In the end we joined them at the house for a great dinner and after dark crab chasing fun.
The kids ran up and down the beach, calling to Papa, we got one here. The bucket was filled with to many to count. Their snapping noise was loud and they climbed over the guys on the bottom trying to get out.
After a few quick photos, the crabs were free again.
At the crack of dawn we were off again. Currents that come with the tide changes here are pretty strong. Typically you can lose or gain 2 knots depending on the tide. Every six hours the tide changes for two high and two low tides a day. A flood tide is when the water rushes into the bay as the tide rises, we timed our passage to take advantage of the extra two knots heading up the bay as the tide rises.
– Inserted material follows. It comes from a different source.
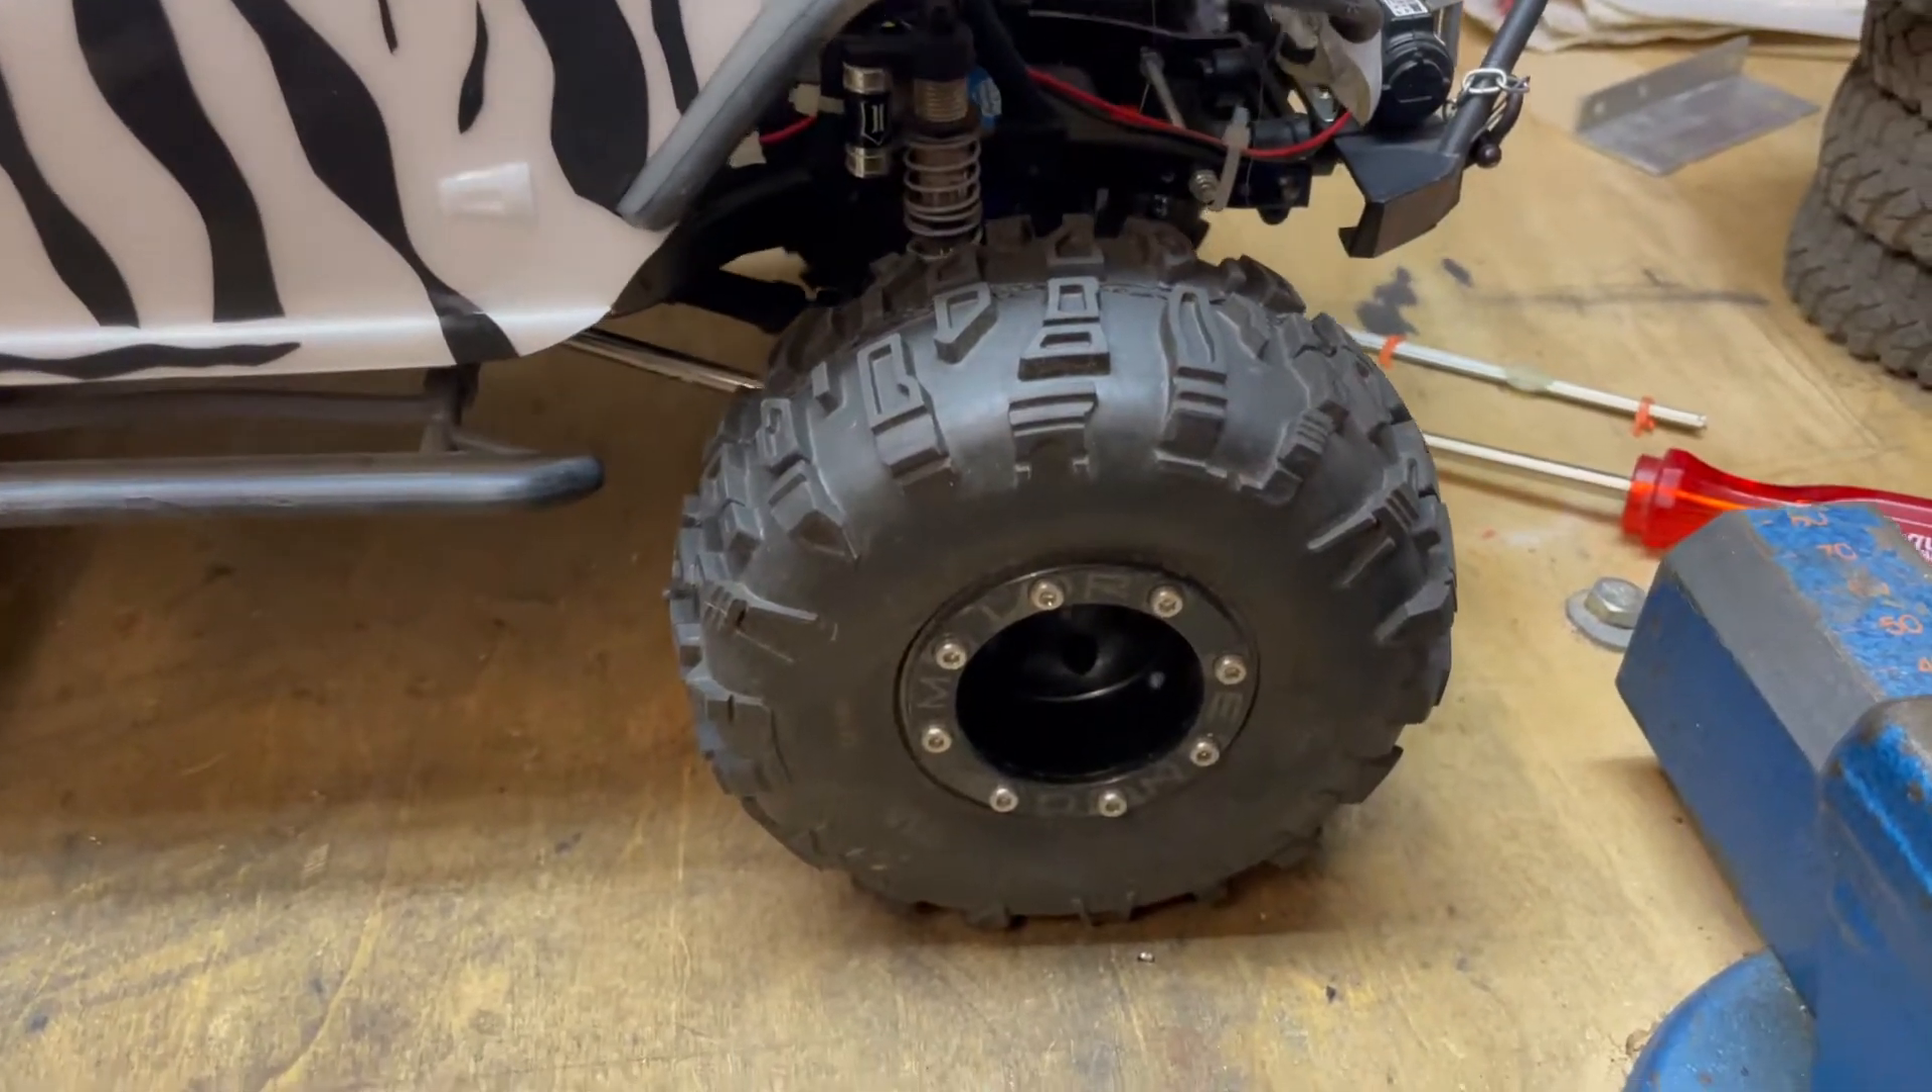So ich habe das ding jetzt zusammengebaut habe jetzt auch mal die dicken reifen drauf gemacht.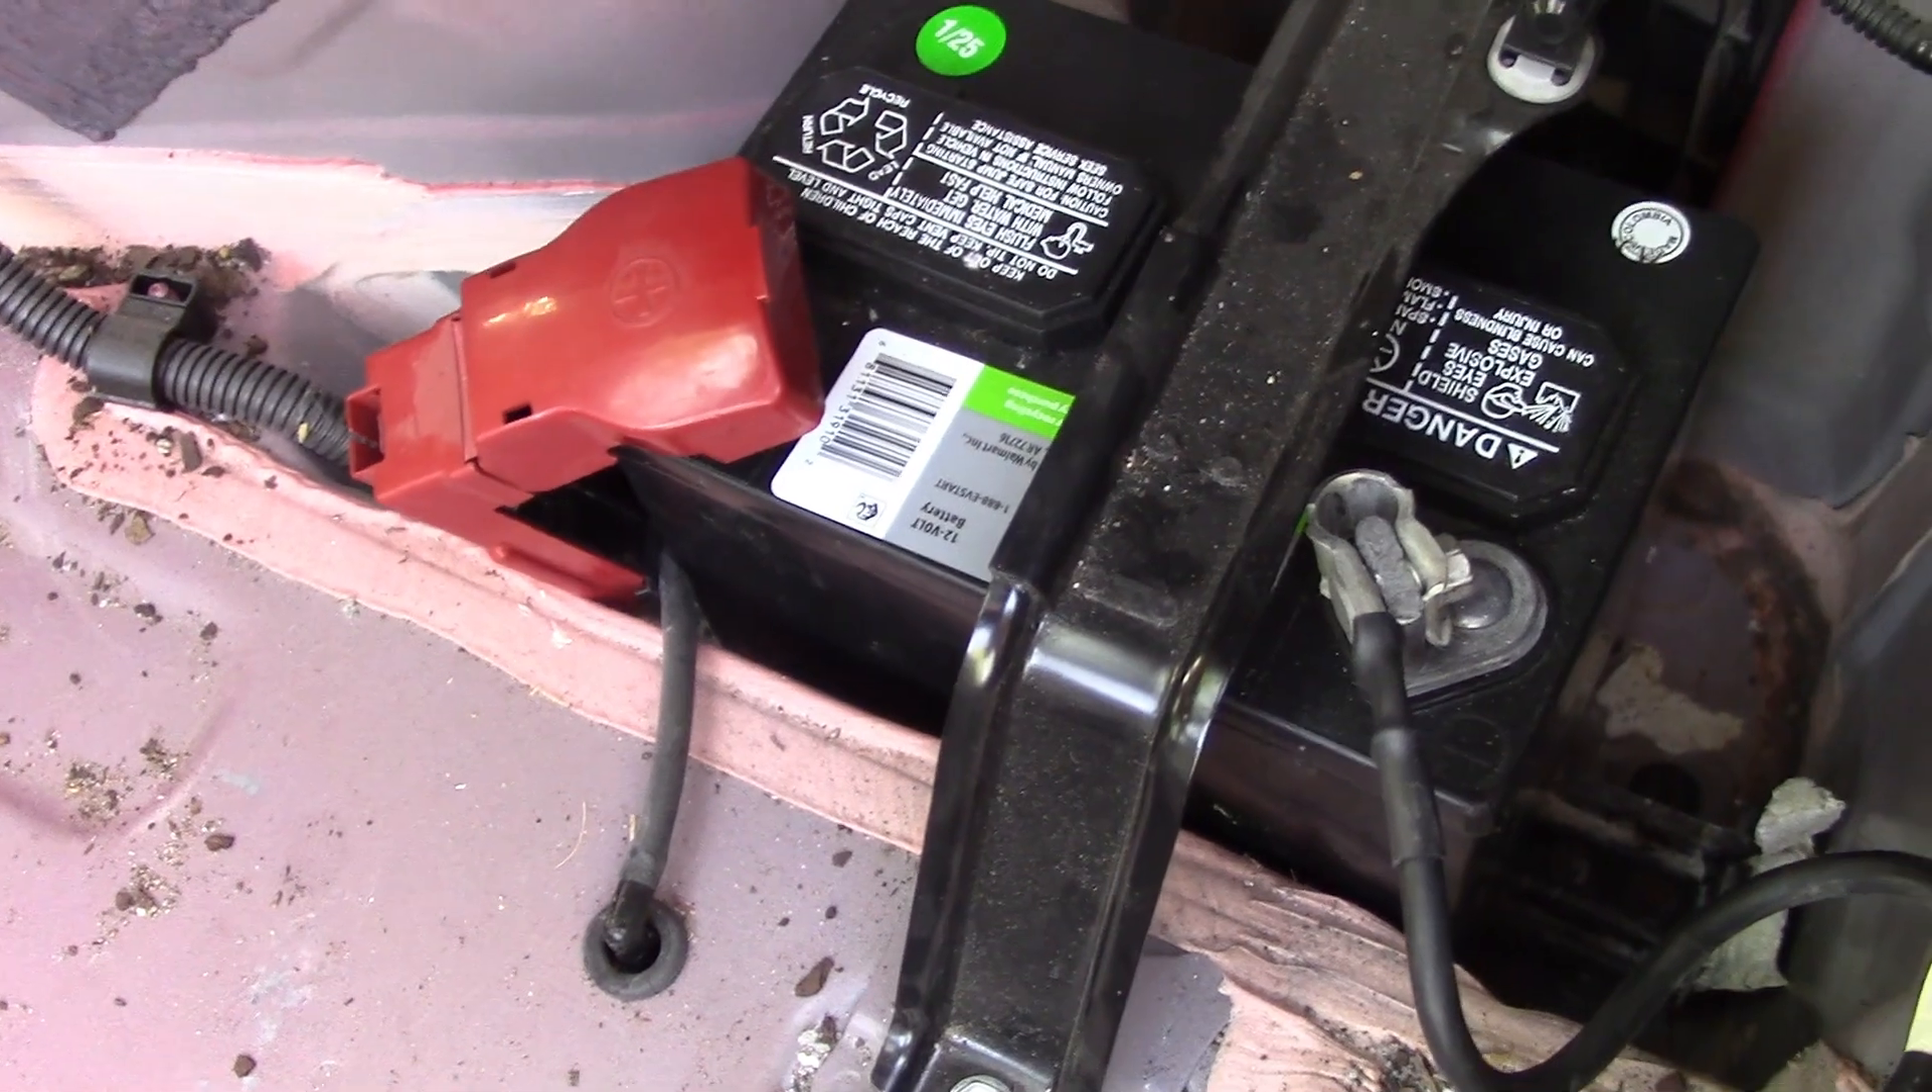All right so there's the new 12 volt battery in.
All day my one question was, Why isn’t anyone out here? There weren’t any fishermen, no crab pots, jet skis, no one sailing. The only boats we saw were a hand full of barges and a few small boats in transit. The bay is really shallow with one dredged channel up the middle. The only buildings we saw were from the Hope Creek Nuclear Generating System.
We got to the top of the bay at high tide. We originally planned to anchor for the night then transit the canal the next day on the falling tide, but this was it, the perfect time to go. The 17th century settlers recognized a need for this canal and finally in 1829 The Delaware and Chesapeake Canal was open for business. Over the years the canal changed its path and lock system to it’s present day 14 mile path between the two bays.
The houses along the canal looked like happy farm houses with corn in the back ground. The waterfront property doesn’t seem to be able to use this water way as there are no docks or beaches on the banks. They do have a nice view of barges and small boats passing through their backyard.
We’re now in the Chesapeake making big plans for the next few weeks. We’re in contact with new and old friends that live in this area. First we’re going to meet up with Roy Mears, yes another one. We accidentally met him due to email address confusion with our Roy. Then there is Terry, another Leopard Cat owner who lives near Annapolis. We’re also going to meet with John from ARGUS who sent us some equipment that collects our GPS position and water depth. When we have internet access the info is transmitted back to his shop and will hopefully help to update centuries old chart data. Then our pals Becky and Dave, who were our first visitors in the Virgin Islands, live in DC. So they can easily come for a visit as well.